The Soft-Hearted Sioux


On the day after my father's death, having led my mother to the camp of the medicineman, I gave myself up to those who were searching for the murderer of the paleface.

They bound me hand and foot. Here in this cell I was placed four days ago.

The shrieking winter winds have followed me hither. Rattling the bars, they howl unceasingly: "Your soft heart! your soft heart will see me die before you bring me food!" Hark! something is clanking the chain on the door. It is being opened. From the dark night without a black figure crosses the threshold. * * * It is the guard. He comes to warn me of my fate. He tells me that tomorrow I must die. In his stern face I laugh aloud. I do not fear death.
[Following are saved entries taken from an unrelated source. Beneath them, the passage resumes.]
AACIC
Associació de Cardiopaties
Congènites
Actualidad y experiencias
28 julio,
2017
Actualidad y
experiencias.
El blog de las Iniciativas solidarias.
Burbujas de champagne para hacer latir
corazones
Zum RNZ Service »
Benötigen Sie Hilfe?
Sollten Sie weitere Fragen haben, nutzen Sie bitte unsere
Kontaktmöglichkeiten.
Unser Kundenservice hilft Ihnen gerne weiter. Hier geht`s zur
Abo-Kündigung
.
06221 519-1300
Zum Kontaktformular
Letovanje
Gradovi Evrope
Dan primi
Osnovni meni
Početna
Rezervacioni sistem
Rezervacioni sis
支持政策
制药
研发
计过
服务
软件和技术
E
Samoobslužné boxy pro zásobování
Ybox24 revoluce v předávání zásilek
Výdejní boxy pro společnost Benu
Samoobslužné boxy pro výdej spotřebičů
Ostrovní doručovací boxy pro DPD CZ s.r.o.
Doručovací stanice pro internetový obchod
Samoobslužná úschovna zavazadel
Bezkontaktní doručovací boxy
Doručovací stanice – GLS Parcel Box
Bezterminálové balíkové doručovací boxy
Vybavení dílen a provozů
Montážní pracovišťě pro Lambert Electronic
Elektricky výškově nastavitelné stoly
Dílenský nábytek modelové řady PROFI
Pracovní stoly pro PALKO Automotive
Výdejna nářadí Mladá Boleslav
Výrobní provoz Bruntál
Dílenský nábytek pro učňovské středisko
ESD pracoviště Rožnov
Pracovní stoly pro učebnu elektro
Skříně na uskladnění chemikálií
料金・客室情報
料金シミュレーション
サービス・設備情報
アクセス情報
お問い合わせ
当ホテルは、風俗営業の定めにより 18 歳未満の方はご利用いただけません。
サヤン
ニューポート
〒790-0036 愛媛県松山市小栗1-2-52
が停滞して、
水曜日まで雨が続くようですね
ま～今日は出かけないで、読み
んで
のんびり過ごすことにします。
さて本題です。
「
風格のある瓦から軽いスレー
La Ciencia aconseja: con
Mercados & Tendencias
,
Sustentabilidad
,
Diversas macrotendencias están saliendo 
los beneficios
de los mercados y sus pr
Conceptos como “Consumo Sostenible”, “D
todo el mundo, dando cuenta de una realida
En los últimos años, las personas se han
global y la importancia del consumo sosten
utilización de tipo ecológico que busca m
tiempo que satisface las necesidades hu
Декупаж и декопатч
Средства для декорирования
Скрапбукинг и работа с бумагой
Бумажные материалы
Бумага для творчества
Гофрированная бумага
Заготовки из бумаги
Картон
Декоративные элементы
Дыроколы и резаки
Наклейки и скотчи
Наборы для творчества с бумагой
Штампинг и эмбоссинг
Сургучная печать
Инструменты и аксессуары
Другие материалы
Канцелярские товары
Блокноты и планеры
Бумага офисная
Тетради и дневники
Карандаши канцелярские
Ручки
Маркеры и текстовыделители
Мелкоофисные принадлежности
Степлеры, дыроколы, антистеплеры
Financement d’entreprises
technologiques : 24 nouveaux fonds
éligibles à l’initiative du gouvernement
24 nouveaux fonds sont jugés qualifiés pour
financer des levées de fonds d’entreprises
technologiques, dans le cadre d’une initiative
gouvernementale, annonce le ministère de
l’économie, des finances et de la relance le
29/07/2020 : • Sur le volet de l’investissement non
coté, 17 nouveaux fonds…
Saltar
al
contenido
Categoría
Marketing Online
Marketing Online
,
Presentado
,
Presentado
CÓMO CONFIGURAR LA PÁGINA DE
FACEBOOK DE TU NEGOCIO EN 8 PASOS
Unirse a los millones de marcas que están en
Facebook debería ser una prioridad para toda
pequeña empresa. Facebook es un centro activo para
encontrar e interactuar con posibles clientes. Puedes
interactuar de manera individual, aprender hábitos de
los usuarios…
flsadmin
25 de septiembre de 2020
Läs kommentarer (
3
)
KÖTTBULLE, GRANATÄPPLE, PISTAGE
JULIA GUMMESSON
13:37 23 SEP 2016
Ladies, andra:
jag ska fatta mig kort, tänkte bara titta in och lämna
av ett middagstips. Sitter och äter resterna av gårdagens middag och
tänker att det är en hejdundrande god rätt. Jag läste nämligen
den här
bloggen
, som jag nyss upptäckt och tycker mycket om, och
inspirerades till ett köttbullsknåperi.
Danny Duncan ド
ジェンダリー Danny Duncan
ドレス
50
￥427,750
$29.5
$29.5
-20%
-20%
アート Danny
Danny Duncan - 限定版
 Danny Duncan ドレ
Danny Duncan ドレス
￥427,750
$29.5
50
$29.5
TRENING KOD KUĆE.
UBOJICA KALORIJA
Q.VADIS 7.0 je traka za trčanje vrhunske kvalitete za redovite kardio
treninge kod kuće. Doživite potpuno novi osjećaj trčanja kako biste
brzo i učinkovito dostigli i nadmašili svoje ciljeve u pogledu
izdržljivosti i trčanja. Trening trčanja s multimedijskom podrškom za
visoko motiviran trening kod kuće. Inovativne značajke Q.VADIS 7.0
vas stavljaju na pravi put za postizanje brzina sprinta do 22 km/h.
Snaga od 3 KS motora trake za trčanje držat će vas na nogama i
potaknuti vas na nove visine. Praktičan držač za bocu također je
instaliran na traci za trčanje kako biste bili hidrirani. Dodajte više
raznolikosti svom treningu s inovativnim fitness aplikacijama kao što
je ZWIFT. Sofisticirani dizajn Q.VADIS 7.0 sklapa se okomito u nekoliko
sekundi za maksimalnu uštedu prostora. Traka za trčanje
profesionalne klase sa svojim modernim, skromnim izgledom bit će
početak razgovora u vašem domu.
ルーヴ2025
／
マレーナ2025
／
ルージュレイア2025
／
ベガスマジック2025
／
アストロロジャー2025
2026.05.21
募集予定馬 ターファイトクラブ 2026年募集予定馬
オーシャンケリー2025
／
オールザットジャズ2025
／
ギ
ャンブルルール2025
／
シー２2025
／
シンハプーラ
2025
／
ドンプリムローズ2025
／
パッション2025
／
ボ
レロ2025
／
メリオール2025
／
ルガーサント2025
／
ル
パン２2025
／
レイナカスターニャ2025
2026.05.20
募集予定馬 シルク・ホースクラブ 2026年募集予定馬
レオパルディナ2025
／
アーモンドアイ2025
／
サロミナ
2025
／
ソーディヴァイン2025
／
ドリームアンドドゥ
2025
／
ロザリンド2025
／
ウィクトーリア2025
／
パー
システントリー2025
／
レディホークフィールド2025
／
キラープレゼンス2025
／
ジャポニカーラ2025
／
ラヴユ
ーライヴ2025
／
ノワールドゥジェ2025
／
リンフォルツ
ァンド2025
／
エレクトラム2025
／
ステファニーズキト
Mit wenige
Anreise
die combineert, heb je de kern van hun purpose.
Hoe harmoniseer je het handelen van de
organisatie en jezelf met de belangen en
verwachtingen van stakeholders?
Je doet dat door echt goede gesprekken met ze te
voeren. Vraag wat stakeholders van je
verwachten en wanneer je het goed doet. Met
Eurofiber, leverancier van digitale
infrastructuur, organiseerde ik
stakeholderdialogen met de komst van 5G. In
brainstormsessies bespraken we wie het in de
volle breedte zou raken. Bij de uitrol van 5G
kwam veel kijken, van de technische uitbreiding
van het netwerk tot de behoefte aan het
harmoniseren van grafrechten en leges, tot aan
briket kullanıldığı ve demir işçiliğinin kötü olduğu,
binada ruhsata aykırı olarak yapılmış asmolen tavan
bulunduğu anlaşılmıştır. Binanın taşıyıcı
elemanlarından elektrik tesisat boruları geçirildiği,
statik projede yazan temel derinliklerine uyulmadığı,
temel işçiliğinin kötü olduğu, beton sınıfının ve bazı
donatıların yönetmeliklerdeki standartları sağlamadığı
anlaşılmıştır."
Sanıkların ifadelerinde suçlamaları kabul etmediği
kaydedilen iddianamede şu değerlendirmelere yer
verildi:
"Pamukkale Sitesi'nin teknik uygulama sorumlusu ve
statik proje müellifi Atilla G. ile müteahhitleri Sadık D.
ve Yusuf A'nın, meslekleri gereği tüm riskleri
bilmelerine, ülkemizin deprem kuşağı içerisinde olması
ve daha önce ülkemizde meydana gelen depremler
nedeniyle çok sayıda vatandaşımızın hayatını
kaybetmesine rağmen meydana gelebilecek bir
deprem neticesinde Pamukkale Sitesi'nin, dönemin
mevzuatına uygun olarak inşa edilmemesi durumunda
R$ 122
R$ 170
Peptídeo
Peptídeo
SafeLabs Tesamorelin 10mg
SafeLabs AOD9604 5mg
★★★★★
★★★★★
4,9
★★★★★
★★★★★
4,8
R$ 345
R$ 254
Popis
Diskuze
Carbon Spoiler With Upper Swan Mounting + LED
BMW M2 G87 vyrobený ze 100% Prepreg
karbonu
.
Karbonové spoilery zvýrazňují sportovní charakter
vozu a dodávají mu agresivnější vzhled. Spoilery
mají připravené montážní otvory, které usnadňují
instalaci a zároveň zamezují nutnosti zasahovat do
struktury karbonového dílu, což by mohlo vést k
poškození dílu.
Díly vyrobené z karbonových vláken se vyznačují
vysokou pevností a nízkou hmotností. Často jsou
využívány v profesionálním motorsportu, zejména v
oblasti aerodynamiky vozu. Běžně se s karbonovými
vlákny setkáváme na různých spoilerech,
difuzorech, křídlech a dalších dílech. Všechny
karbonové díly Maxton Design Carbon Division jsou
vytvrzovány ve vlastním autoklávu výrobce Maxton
Yet I wonder who shall come to welcome me in the realm of strange sight. Will the loving Jesus grant me pardon and give my soul a soothing sleep? or will my warrior father greet me and receive me as his son? Will my spirit fly upward to a happy heaven? or shall I sink into the bottomless pit, an outcast from a God of infinite love?

Soon, soon I shall know, for now I see the east is growing red. My heart is strong. My face is calm. My eyes are dry and eager for new scenes. My hands hang quietly at my side. Serene and brave, my soul awaits the men to perch me on the gallows for another flight. I go.